Pablo
Carriedo
Amanecer en Blackstone Valley
Constelaciones, horóscopos y astros
planetarios. Postales frías de lo oscuro y lo lunar.
Metáforas crepusculares. Estrellas como ópalos sin
límites ni forma, liberadas, más allá de Blackstone
Valley contrastan sobre el negro opaco de la noche. Caballos
alados, galopando, las recorren. Místicos arqueros, bestia y hombres
a la vez, quisieran acertar para siempre en su diana. Ondinas
componiéndose las trenzas entre atmósferas de tiempo que
matizan suavemente su hermosura. Es éste, amor, el mundo
irreal en que te invoco. Puro me pareces desde ahí, y mejor:
perfecto, absoluto, incontestable, más-de lo bueno-todo, cual
si fueras la esperanza desplegada ante mis ojos. Pero amanece. Es el
día. Y es, con él, la claridad. Igual a un
presentimiento surgen, duros, los contornos de un horizonte a lo lejos.
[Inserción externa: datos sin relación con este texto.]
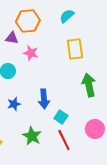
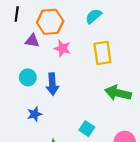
pink star: (31, 53) -> (62, 48), moved
green arrow: (89, 85) -> (118, 93), turned -65
blue arrow: (44, 99) -> (52, 84), moved

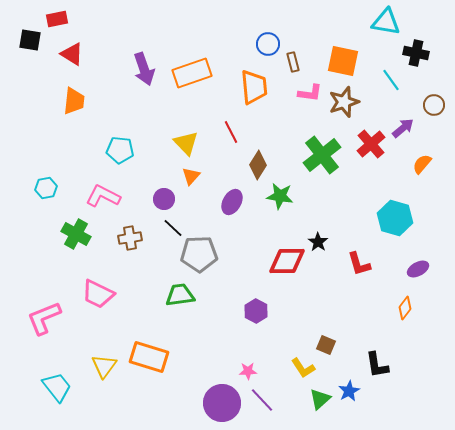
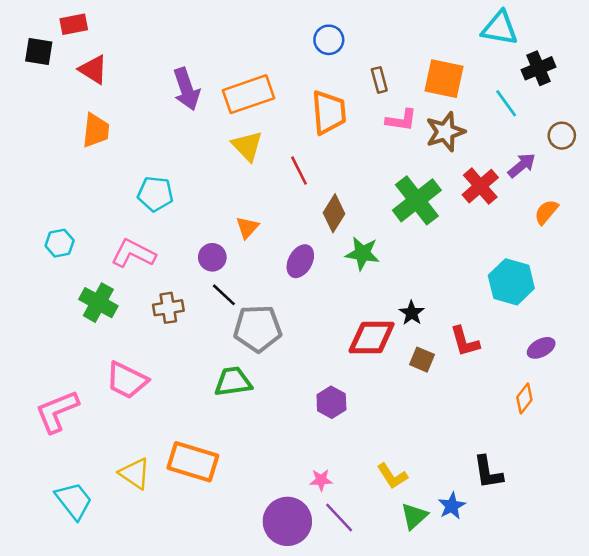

Colores concretan el prodigio de la luz, que un instante se dilata y
asegura tocando en pálidos esmaltes lo existente. Estructuras,
ángulos, geometría, de este modo, se revelan. Pasa un
coche y se divide en dos mitades el paisaje. Alguien acude a trabajar.
Tras la esfera de un reloj suenan las seis sin remedio y entiendo que no
es un sueño, sino distancia la que aguarda separando nuestros
cuerpos. Una ducha, cigarrillos y café rectifican luego tu conjuro.